Even though our situation has changed greatly since June of 2007 when I started this blog, we have purposely kept many parameters the same in how we deal with our money. For example, we owe less debt because we’ve paid off the credit card. However, we’ve kept the debt minimum payment the same amount in our budget each month that it was before the credit card was paid off, and applied that extra $200 that was going to the credit card each month to my spouse’s student loan. I now consistently earn more money per month than I did in June 2007, but we’ve kept my monthly contribution to the general budget the same as it was in June 2007, and all money above and beyond that goes directly to our snowflake fund to pay off my spouse’s student loan.
We do all this because it is the essence of successfully using the debt snowball and snowflaking together for maximum impact. The snowball picks up speed (and it has!) as other debts are paid off and those minimum payments rolled into a new debt target. Snowflaking works when you consistently collect those snowflakes you earn and apply them to your goal (be it debt, savings, investing, or something else) instead of just letting them melt into the general budget. If you start spending that money in your budget, then you become dependent on it to make your budget.
So, I am trying as hard as I can, and tweaking as much as I can, to keep both these things happening. We base our budget on the original amount we were earning in June 2007, and we keep all extra earnings above that flowing into our snowflaking fund. But, I must admit, it is getting harder to do so. In June, I said one of my reasons for wanting to get out of debt was how tight our budget was and how close our spending vs earning numbers were. We needed breathing room. And although I have, in fact, created that breathing room, I’m not allowing us to use it yet so that we can keep making significant progress. And the reality is, prices on gasoline and food as well as many other things have gone up, and our budget is squealing for mercy. I sat down today to pay bills and balance everything, and after everything is said and done for the beginning of September, we have about a $59 cushion (above minimum projected gas and food expenses) to last until our next paychecks. It should be okay, but it makes me nervous. I went ahead and paid all the snowflakes to the student loan however, because that money becoming part of our budget is a last resort for me. I’m going to have to reevaluate how much money I contribute to our budget by next year though, and we’ll see. I might also have to stop snowflaking my spouse’s last raise.
Here are our current numbers as of today, after paying my minimum student loan payment and applying the minimum plus snowflakes to my spouse’s student loan:
- Debt at start of blog (6/19/07) : $36,451.71
- Current total as of 09/09/08: $15,260.46
- Principal paid to date: $21,191.25
- Broken down into:
- Credit Card: PAID OFF 2/7/08
- Student loan (at 7%): $11,084.68 (paid $144.50 today)
- Spouse student loan (at 9%): $2579.15 (paid $1131.41 today)

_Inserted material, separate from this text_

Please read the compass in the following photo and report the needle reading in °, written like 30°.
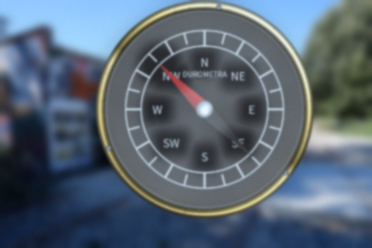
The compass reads 315°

- Car loan (at 4%): $1596.63
- NCN Network Chart percentage of debt paid: 58.14%
The spouse student loan payment was $437.59 budgeted minimum plus $693.82 snowflake amount that included all my earnings from the end of last month and the beginning of this one, minus the $500 I contribute to the budget every month. I earned less from tutoring because it was summer, so hopefully I can bump that number up a little this month. We have past the $20,000 mark of debt paid off! I do not think that we will be able to pay off the student loan by October like I was originally hoping, but we are on track to definitely have it paid off by the end of the year.